McKay concludes submissions

by George Barclay
Guyana Chronicle
July 14, 2000


JUSTICE Claudette Singh, the trial judge hearing the Esther Perreira Elections petition, was yesterday asked to find that the legal authorities rejecting computer generated documents, were unanswerable.

Senior Counsel Rex McKay, representing Respondent Mr Desmond Hoyte, made the above observations when responding to earlier submissions by Elections Commission lawyer, Senior Counsel Mr Doodnauth Singh, and Senior Counsel Mr Ralph Ramkarran.

The latter had advocated that the statement on page 29 of the Caricom Audit Team Report on page 29, was done in error and that the computer documented erratum, which original was signed by members of the Caricom team, was forwarded in an effort to correct the mistake.

In winding up his submissions yesterday after addressing the Court for five days, Mr McKay mentioned the erratum issue and urged the judge not to budge from her stand, which he said, is supported by law.

He went on to cite a number of legal authorities to show that the law does not provide for the admission of copies of documents in Court in cases where the whereabouts of the originals are unknown.

One of the cases he cited was a decision of Lord Devlin as reported in the All England Reports which stated:-

"The condition which is required to be satisfied before a copy can be produced is that the Court should, having regard to all the circumstances of the case, be satisfied that undue delay or expense would otherwise be caused.

"It is not, therefore, a provision designed as a substitute for the common law rule as to secondary evidence of lost documents.

"It requires the Court to be satisfied that undue delay or expense would otherwise be caused, and, therefore, implicitly requires that the original document is in existence, and the only question that arises is whether it would cause unnecessary delay or expense to have it produced.

"The copy to be admitted must be certified to be a true copy. It looks as if the legislature had in mind the rule that where there are original documents which are kept in the custody of, for instance, a bank or a public authority, and it is inconvenient to have been brought to Court, a certified copy is accepted instead."

McKay referred to the Evidence Act of 1938 which gave definitions in relation to documents

According to him, Section 6 (1) of the Act provides that "document" includes books, maps, plans, drawings and photographs.

"Although the definition is plainly not exhaustive, it is doubtful whether a tape-recording, or a computer print-out, would be held to be a document within the Act," McKay quoted the decision as reported.

He referred also to the case of R. V. Coventry Justices Ex parte Bullard & Another. In that decision, the judge had said, "Mr Turner Samuels submitted that when considering the application of the hearsay rule to a print-out from a computer, it is necessary to distinguish between computer print-outs containing information implanted by a human and print-outs containing records produced without human intervention.

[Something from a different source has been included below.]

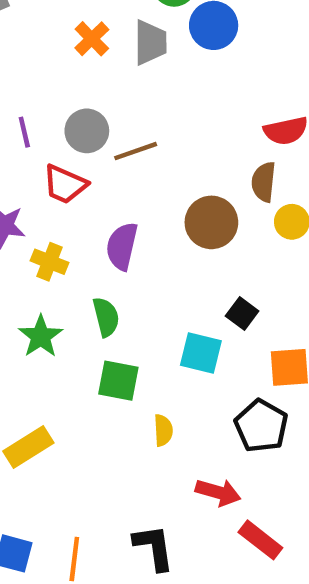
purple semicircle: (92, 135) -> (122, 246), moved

"To rely on the contents of the former is to rely on inadmissible hearsay whilst to rely on the contents of the latter is to rely on real evidence.

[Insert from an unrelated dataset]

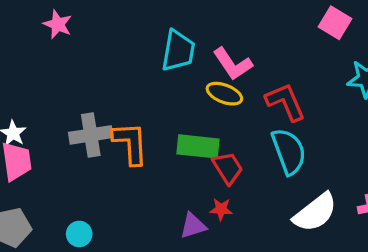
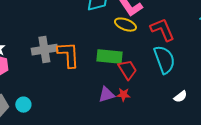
white semicircle: (315, 213) -> (180, 97), size x0.5
purple triangle: (193, 226) -> (106, 95), moved
cyan circle: (79, 234) -> (23, 105), moved

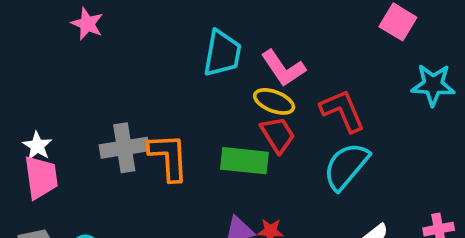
cyan semicircle: (164, 60) -> (346, 166), turned -120
red trapezoid: (127, 70) -> (278, 135), moved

"We know nothing of the operation of the computer which produced the print-out relied upon by Mr Ryder for no evidence about that was called before the justices.

"However, it must be the case - and Mr Richards did not seek to persuade us to the contrary - that the outputs are of or are derived from information implanted by a human. They are thus hearsay and inadmissible as evidence of either the amounts which the applicants are liable to pay or of the amounts which are unpaid.

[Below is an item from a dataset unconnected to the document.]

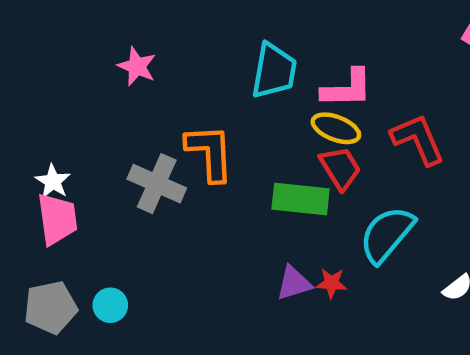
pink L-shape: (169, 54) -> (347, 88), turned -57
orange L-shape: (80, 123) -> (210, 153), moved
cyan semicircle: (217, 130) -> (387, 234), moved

"They are also, albeit for a different reason, not evidence, not evidence of the liability of the applicants to pay because the print-out was not the relevant part of the register (nor did it purport to be). Albeit it contained items which were probably derived from it, for example, the applicants' names, addresses and charge type. The other information upon the print-out was not derived from the register for it could not have been contained in a register.

"In my judgement, the computer print-out relied upon by the City Council was inadmissible to prove what had to be proven and accordingly the Council could not have discharged

the evidential burden which was upon them."

After completing his submissions, Mr McKay gave way to Mr Peter Britton, Senior Counsel who is appearing for the Petitioner, Esther Perreira.

Mr Britton began his response by criticising Mr Doodnauth Singh for referring to Perreira as a supporter of the PNC.

According to Britton, "Perreira filed the petition not as a supporter of the PNC but as an elector."

After stating the points of law and the evidence he would address the Court on, Mr Britton reminded the Court that it had come out in evidence that Dr Depoo and Ganga Persaud of the Elections Commission were involved in an exercise in which they were directing people to rewrite Statements of Poll.

Counsel said that the allegation was a very serious matter. It was akin to a criminal conspiracy.

Mr Britton submitted to the judge that despite the seriousness of the allegation, Mr Doodnauth Singh, did not see it fit to call either Dr Depoo or Mr Ganga Persaud to explain the incriminating evidence.

In some jurisdictions, he said, some people have been charged with criminal conspiracy for the type of misconduct.

Mr Britton will continue his address when the hearing resumes on Monday.